New users generally responded positively to their experience with the LapCap. Skilled laparoscopists, especially in teaching institutions, had an increased level of comfort associated with the sense of controlled entry which the LapCap creates. Less-seasoned laparoscopists appreciated the fact that the device makes the creation of pneumoperitoneum practically “automatic”.
It is likely that new users will have to change their expectations, modeled on techniques developed prior to the advent of the LapCap, and adapt their practice to meet the parameters we have found to be associated with successful use of the device. We expect surgeons familiar with the device will reach a rate close to 100% for successful entry at first attempt even on difficult cases as we did. In order to maximize success, we believe that surgeons should learn this technique from other practitioners who are experienced using the LapCap.

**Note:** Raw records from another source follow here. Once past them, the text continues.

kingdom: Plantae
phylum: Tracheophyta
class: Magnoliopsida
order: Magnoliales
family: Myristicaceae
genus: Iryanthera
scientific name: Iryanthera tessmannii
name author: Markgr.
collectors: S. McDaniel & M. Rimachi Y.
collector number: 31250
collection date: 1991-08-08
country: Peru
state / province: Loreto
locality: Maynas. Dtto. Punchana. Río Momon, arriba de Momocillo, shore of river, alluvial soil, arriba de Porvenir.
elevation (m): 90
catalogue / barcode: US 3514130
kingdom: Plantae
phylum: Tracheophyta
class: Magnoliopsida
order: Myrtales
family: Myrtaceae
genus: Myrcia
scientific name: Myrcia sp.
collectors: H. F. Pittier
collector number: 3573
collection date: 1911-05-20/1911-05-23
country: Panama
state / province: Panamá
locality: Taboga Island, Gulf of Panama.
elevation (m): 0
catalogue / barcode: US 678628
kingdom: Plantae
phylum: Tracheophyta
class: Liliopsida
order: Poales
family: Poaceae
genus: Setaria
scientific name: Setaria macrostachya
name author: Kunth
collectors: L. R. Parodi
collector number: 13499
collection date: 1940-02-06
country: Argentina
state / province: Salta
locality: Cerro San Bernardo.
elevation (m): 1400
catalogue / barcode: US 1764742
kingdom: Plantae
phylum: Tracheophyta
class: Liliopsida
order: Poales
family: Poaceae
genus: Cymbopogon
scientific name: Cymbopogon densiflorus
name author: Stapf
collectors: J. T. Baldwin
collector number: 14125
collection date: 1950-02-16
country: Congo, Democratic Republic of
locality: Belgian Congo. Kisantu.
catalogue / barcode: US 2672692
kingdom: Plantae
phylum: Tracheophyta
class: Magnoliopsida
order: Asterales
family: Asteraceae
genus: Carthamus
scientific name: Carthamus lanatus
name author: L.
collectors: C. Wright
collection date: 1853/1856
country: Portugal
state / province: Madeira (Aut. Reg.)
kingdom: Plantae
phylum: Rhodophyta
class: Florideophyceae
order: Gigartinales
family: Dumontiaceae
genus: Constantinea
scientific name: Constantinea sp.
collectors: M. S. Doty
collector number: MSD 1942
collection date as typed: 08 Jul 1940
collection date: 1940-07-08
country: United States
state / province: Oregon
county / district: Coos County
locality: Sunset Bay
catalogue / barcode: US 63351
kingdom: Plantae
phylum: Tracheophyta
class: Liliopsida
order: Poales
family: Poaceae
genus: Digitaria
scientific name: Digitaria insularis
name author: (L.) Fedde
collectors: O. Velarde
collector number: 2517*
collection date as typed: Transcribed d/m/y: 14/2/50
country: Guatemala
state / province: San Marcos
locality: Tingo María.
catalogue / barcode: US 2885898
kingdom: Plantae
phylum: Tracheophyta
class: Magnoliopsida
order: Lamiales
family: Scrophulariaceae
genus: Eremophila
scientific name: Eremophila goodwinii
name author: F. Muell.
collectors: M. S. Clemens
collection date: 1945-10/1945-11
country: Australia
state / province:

The LapCap is a simple device which has allowed our team to create pneumoperitoneum with ease and predictability even on obese patients or those with multiple prior surgeries. It is, in our opinion, a novel technology which has the potential to decrease and may eliminate the risk of retroperitoneal injury associated with the use of Veress needle. As it has the potential to avoid rare but truly disastrous complications, it deserves to be further evaluated and tested.
We believe that although experienced endoscopists may feel they don’t need this instrument (as we did), they should consider learning how to use it. They may find it especially useful in teaching safe abdominal entry to the novice in laparoscopic surgery and enjoy the comfort of knowing they have done their best to maximize the patient’s safety.